* _PROBLEM STATEMENT_:
Before copying the entries, remove the pictures; everything else stays exactly as it is.

* _RECORDS SUPPLIED_:
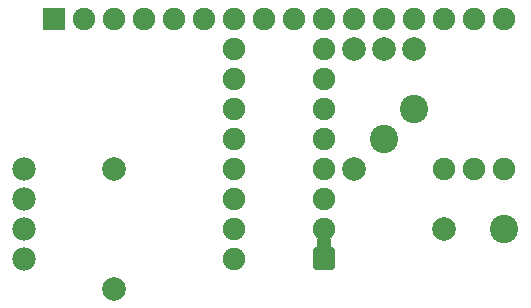
<source format=gtl>
G04 MADE WITH FRITZING*
G04 WWW.FRITZING.ORG*
G04 DOUBLE SIDED*
G04 HOLES PLATED*
G04 CONTOUR ON CENTER OF CONTOUR VECTOR*
%ASAXBY*%
%FSLAX23Y23*%
%MOIN*%
%OFA0B0*%
%SFA1.0B1.0*%
%ADD10C,0.078740*%
%ADD11C,0.094488*%
%ADD12C,0.075000*%
%ADD13C,0.078000*%
%ADD14R,0.075000X0.075000*%
%ADD15C,0.048000*%
%ADD16C,0.020000*%
%LNCOPPER1*%
G90*
G70*
G54D10*
X1580Y395D03*
X1280Y595D03*
X1280Y995D03*
X1380Y995D03*
G54D11*
X1380Y695D03*
X1480Y795D03*
G54D10*
X1480Y995D03*
X480Y195D03*
X480Y595D03*
G54D11*
X1780Y395D03*
G54D12*
X1180Y295D03*
X880Y295D03*
X1180Y395D03*
X880Y395D03*
X1180Y495D03*
X880Y495D03*
X1180Y595D03*
X880Y595D03*
X1180Y695D03*
X880Y695D03*
X1180Y795D03*
X880Y795D03*
X1180Y895D03*
X880Y895D03*
X1180Y995D03*
X880Y995D03*
X1780Y595D03*
X1680Y595D03*
X1580Y595D03*
X280Y1095D03*
X380Y1095D03*
X480Y1095D03*
X580Y1095D03*
X680Y1095D03*
X780Y1095D03*
X880Y1095D03*
X980Y1095D03*
X1080Y1095D03*
X1180Y1095D03*
X1280Y1095D03*
X1380Y1095D03*
X1480Y1095D03*
X1580Y1095D03*
X1680Y1095D03*
X1780Y1095D03*
G54D13*
X180Y595D03*
X180Y495D03*
X180Y295D03*
X180Y395D03*
G54D14*
X279Y1096D03*
G54D15*
X1180Y355D02*
X1180Y335D01*
G54D16*
X1152Y268D02*
X1152Y323D01*
X1207Y323D01*
X1207Y268D01*
X1152Y268D01*
D02*
G04 End of Copper1*
M02*
</source>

* _SOLVED PROBLEM_:
<source format=gtl>
G04 MADE WITH FRITZING*
G04 WWW.FRITZING.ORG*
G04 DOUBLE SIDED*
G04 HOLES PLATED*
G04 CONTOUR ON CENTER OF CONTOUR VECTOR*
%ASAXBY*%
%FSLAX23Y23*%
%MOIN*%
%OFA0B0*%
%SFA1.0B1.0*%
%ADD10C,0.078740*%
%ADD11C,0.094488*%
%ADD12C,0.075000*%
%ADD13C,0.078000*%
%ADD14R,0.075000X0.075000*%
%ADD15C,0.048000*%
%ADD16C,0.020000*%
%LNCOPPER1*%
G90*
G70*
G54D10*
X1580Y395D03*
X1280Y595D03*
X1280Y995D03*
X1380Y995D03*
G54D11*
X1380Y695D03*
X1480Y795D03*
G54D10*
X1480Y995D03*
X480Y195D03*
X480Y595D03*
G54D11*
X1780Y395D03*
G54D12*
X1180Y295D03*
X880Y295D03*
X1180Y395D03*
X880Y395D03*
X1180Y495D03*
X880Y495D03*
X1180Y595D03*
X880Y595D03*
X1180Y695D03*
X880Y695D03*
X1180Y795D03*
X880Y795D03*
X1180Y895D03*
X880Y895D03*
X1180Y995D03*
X880Y995D03*
X1780Y595D03*
X1680Y595D03*
X1580Y595D03*
X280Y1095D03*
X380Y1095D03*
X480Y1095D03*
X580Y1095D03*
X680Y1095D03*
X780Y1095D03*
X880Y1095D03*
X980Y1095D03*
X1080Y1095D03*
X1180Y1095D03*
X1280Y1095D03*
X1380Y1095D03*
X1480Y1095D03*
X1580Y1095D03*
X1680Y1095D03*
X1780Y1095D03*
G54D13*
X180Y595D03*
X180Y495D03*
X180Y295D03*
X180Y395D03*
G54D14*
X279Y1096D03*
G54D15*
X1180Y355D02*
X1180Y335D01*
G54D16*
X1152Y268D02*
X1152Y323D01*
X1207Y323D01*
X1207Y268D01*
X1152Y268D01*
D02*
G04 End of Copper1*
M02*
</source>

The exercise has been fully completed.